Welcome to WebmasterWorld Guest from 184.108.40.206
Forum Moderators: phranque
For some reason in the last two hours I have received 30 attacks all of which where stopped by Norton with no problems.
The virus is sending it self to any email address found on html, htm, txt files and more on the internet.
So now I am taking all my addresses of all my high ranking web sites and using php to protect my email accounts.
Has anyone else seen a sudden increase of attacks from this virus?
What a week its turning out to be :(
I don't know. By know, people should now not to open any attachment they are not expecting
Yes your right thats why I delete everyone if it manages to get passed the virus checker.
I don't think anyone has yet to mention that they had opened it.
I was pointing out how in the last few hours this has suddenly taken hold of everyone or most people.
Last time I tried to filter I managed to filter out good emails.

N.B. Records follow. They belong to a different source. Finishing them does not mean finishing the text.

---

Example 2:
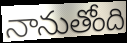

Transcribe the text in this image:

నానుతోంది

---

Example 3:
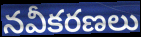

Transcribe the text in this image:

నవీకరణలు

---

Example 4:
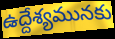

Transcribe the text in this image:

ఉద్దేశ్యమునకు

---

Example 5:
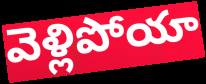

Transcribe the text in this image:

వెళ్లిపోయాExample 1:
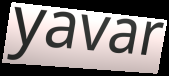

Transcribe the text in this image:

yavar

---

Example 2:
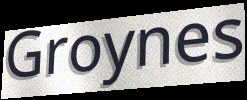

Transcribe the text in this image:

Groynes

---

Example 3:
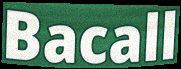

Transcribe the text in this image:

Bacall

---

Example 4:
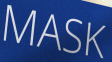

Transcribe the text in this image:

MASK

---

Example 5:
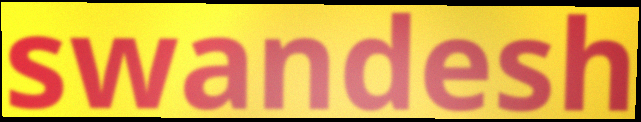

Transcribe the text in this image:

swandesh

I am fully protected by Norton is just a pain as every two minutes another one comes in and it goes through the whole process again of deleting it.
I hate them :(
BEWARE OF FAKE E-MAIL (W32.Sobig.F Worm)
Be on the lookout for FAKE e-mail messages being
sent by the W32.Sobig.F worm. W32.Sobig.F spreads
by sending itself to all email addresses found in
mail messages and address books. If you receive
any messages with subject lines similar to the
following, they are most likely messages
generated by the worm:
The worm has the following details:
Re: Re: My details
Re: Thank you!
Re: That movie
Re: Wicked screensaver
Re: Your application
See the attached file for details
Please see the attached file for details.
application.zip (contains application.pif)

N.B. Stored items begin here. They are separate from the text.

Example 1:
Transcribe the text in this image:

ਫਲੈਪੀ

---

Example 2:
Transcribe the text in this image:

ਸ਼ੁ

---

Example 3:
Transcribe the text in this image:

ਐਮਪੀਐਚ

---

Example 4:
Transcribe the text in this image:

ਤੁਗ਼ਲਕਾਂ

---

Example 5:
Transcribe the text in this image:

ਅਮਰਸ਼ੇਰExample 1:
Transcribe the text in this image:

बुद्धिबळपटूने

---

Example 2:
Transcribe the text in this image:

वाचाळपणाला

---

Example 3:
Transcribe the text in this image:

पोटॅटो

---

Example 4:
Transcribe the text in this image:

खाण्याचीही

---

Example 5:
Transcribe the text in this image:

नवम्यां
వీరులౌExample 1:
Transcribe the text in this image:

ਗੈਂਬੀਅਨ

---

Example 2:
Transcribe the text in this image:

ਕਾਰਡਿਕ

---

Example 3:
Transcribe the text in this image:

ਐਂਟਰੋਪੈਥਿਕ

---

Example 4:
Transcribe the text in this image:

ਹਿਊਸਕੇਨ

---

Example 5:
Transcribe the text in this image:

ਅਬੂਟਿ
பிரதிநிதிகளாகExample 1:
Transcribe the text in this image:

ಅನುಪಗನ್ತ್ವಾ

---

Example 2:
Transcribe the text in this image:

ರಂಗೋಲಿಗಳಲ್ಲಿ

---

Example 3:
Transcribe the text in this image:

details.zip (contains details.pif)
document_9446.zip (contains document_9446.pif)
document_all.zip (contains document_all.pif)
movie0045.zip (contains movie0045.pif)
thank_you.zip (contains thank_you.pif)
your_details.zip (contains your_details.pif)

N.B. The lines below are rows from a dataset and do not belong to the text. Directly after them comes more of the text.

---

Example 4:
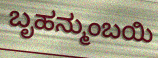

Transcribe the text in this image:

ಬೃಹನ್ಮುಂಬಯಿ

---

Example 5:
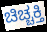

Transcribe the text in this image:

ಚಿಚ್ಚಕ್ತಿ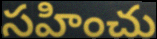
సహించు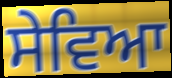
ਸੇਵਿਆ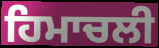
ਹਿਮਾਚਲੀ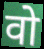
वोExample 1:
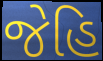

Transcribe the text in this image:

જેહિ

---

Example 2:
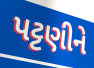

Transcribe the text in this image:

પટ્ટણીને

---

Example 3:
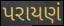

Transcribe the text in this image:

પરાયણં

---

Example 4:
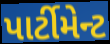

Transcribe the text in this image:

પાર્ટીમેન્ટ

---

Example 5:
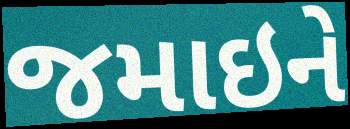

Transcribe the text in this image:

જમાઇને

your_document.zip (contains your_document.pif)
wicked_scr.zip (contains wicked_scr.scr)
I think that's the real culprit rather than the email addresses on the web. I've received several hundred per hour to an address that is not listed on the web.
NONE of the people I've rec'd bounces from are people I have heard of and NONE of them are in my address book.
So I'm assuming this latest iteration of this worm/virus is forging From's like mad?
The worm extracts email address from various file types found on the infected computers hard drive - amongst those file types are .htm and .html.
Unfortunately; Internet Explorer's cache directory is chock-a-block full of .html files containing the email addresses of poor webmasters :(
So if you run a popular site with an unobfuscated email address; your address is on the hard drives of thousands of computers world wide and you're gonna get hit hard.
What really gets me upset, is several virus engines are sending me back an email saying I have the virus. My address is being spoofed, why can't these virus checking programs send the virus message to the original sender, or throw it away, rather sending it to the address that is being spoofed.
The worst part about these is that it makes it look like I am sending a virus to a potential customer since many of the people who have me in their address book share a common interest with others in the address book. :(
If you are well protected it can still be a pain as we have seen some are receiving this at a rate of 100 per hour.
This is worse then SPAM, it just sucks every email address on web sites and in email programs and it doesn't care if it had already sent it to you which means this will carry on for sometime.
Those of you who have two or three email addresses on every web page I suggest you remove them. Create a php form which will limit the damage.
One thing is for sure The Google Cache will not be helpful.
This could make things a lot worse as our email addresses can be stored in the pages for quite some time specially if the cache page is not updated on a regular basis.